My defense of the truth of Christianity is, as I think of it, always, at the same time, a witness to Christ as the Way, the Truth, and the Life. We do not really witness to Christ adequately unless we set forth the significance of His person and work for all men and for the whole of their culture. But if we witness to Him thus then men are bound to respond to Him either in belief or disbelief.
If they respond in disbelief they will do so by setting forth as truth some ‘system of reality’ that is based on the presupposition of man as autonomous.
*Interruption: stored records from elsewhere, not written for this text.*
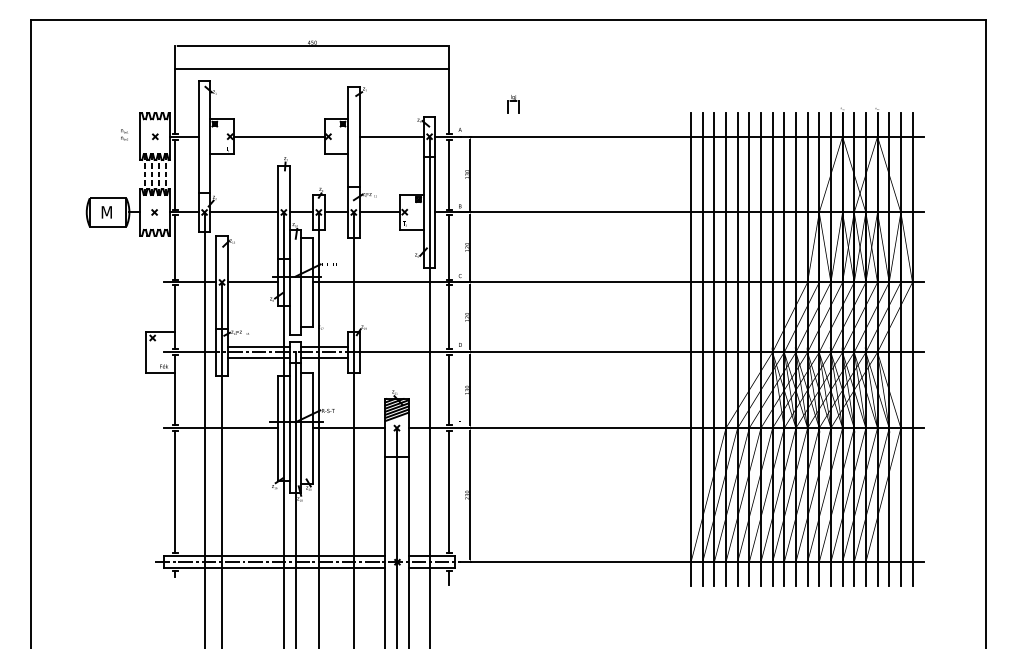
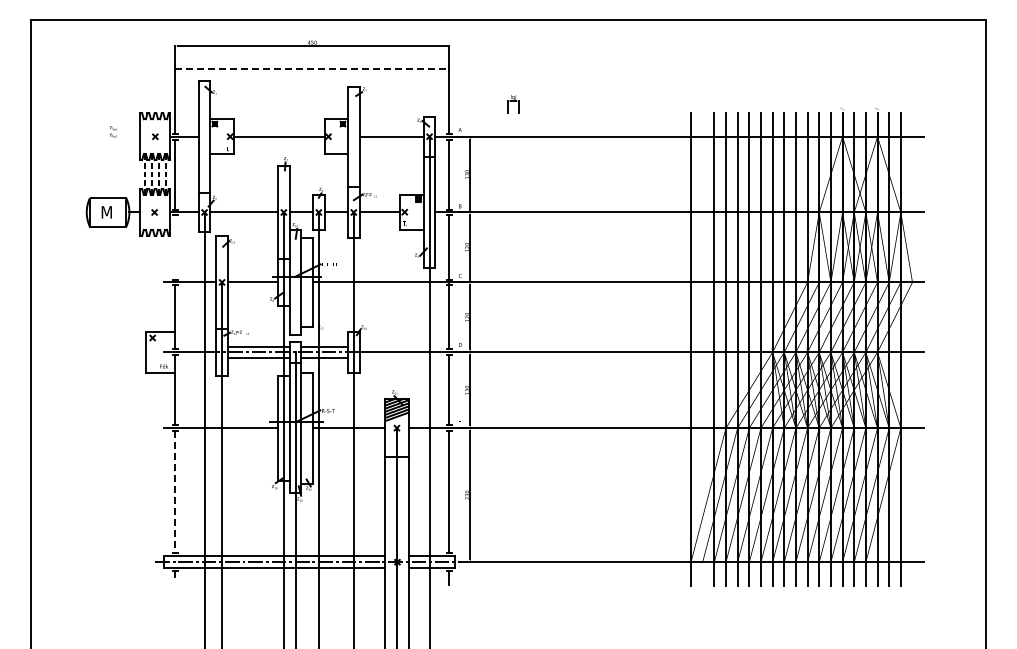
line at (312, 69): solid -> dashed
text at (124, 134) position: (124, 134) -> (113, 131)
line at (175, 247): present -> none
line at (702, 349): present -> none
line at (912, 349): present -> none
line at (175, 492): solid -> dashed
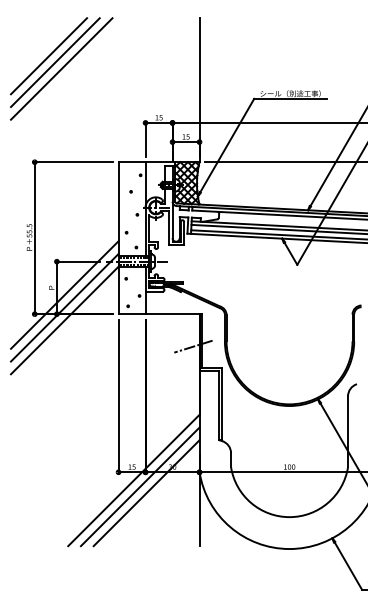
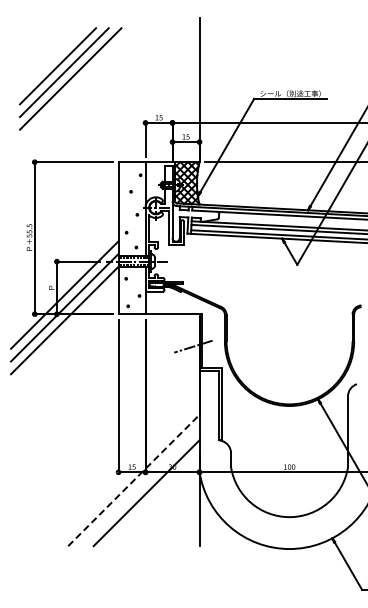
part at (61, 68) position: (61, 68) -> (70, 78)
line at (133, 480): solid -> dashed
line at (139, 486): present -> none
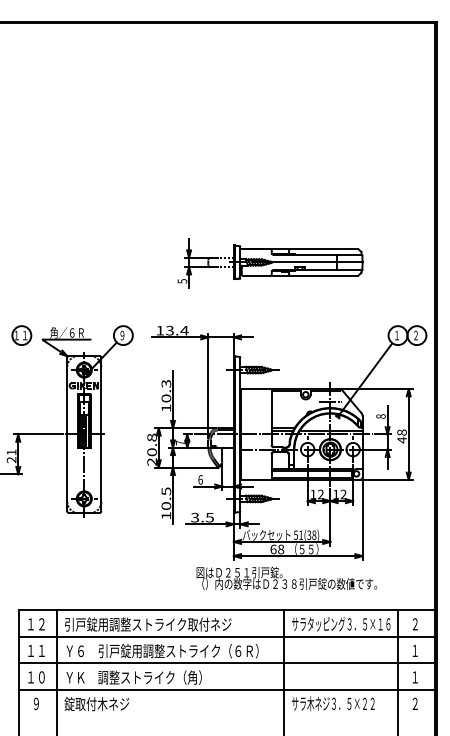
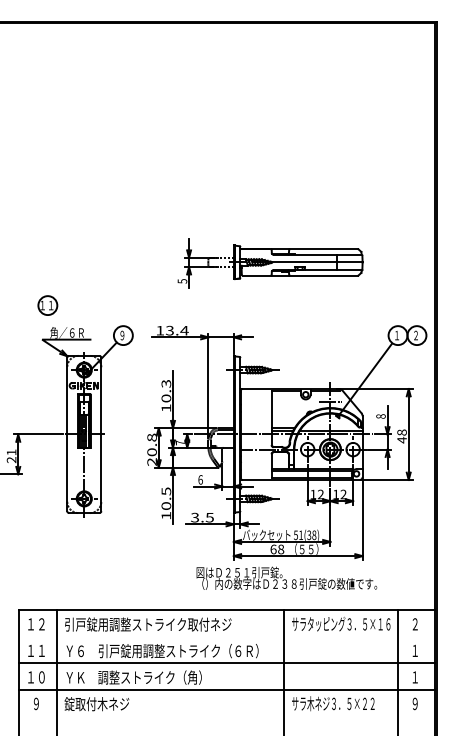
part at (21, 335) position: (21, 335) -> (47, 305)
line at (226, 636): present -> none
text at (414, 704): ２ -> ９
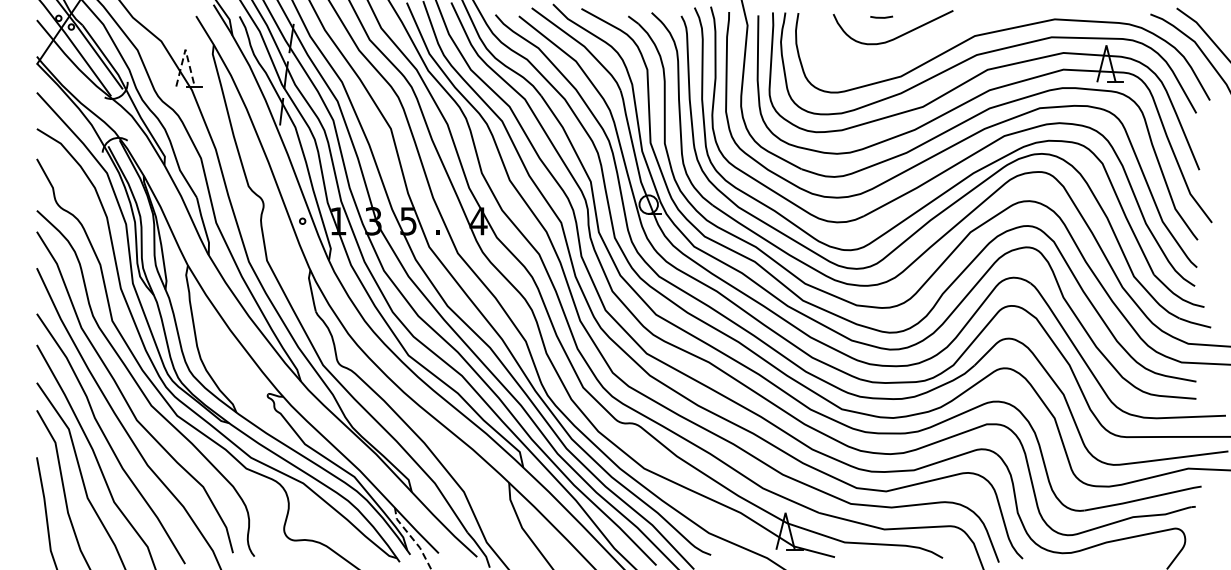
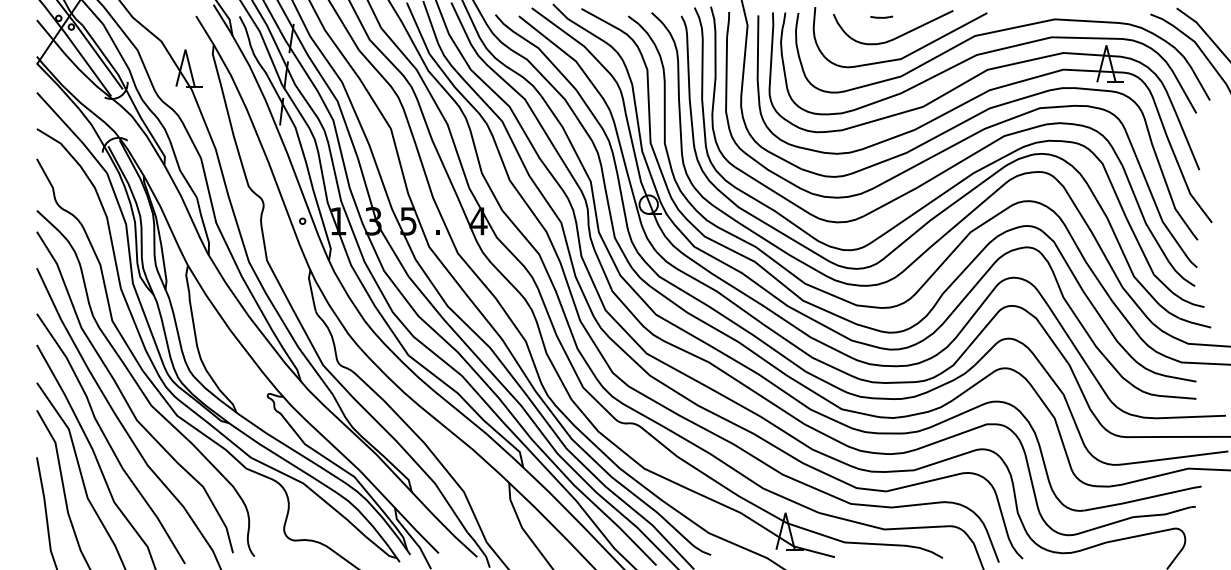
line at (185, 49): dashed -> solid
curve at (907, 54): none -> present
line at (412, 538): dashed -> solid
I must then plead with them to accept Christ as their Savior from the sin of autonomy, and therewith, at the same time, to discover that they have been given, in Christ, the only foundation for intelligent predication.
—C. V. T.”
–Cornelius Van Til, in Jerusalem and Athens: Critical Discussions on the Philosophy and Apologetics of Cornelius Van Til, Ed. E. R. Geehan, (Nutley, NJ: Presbyterian and Reformed, 1977), 452.
“We follow the only unbegotten God through His Son—we who formerly delighted in fornication, but now embrace chastity alone; we who formerly used magical arts, dedicate ourselves to the good and unbegotten God; we who valued above all things the acquisition of wealth and possessions, now bring what we have into a common stock, and communicate to every one in need; we who hated and destroyed one another, and on account of their different manners would not live with men of a different tribe, now, since the coming of Christ, live familiarly with them, and pray for our enemies, and endeavour to persuade those who hate us unjustly to live conformably to the good precepts of Christ, to the end that they may become partakers with us of the same joyful hope of a reward from God the ruler of all.”
–Justin Martyr, 1 Apol. XIV in Ante-Nicene Fathers: The Apostolic Fathers with Justin Martyr and Irenaeus, Vol. 1, Ed. A. Cleveland Coxe (Grand Rapids, MI: Eerdmans, 2001), 167.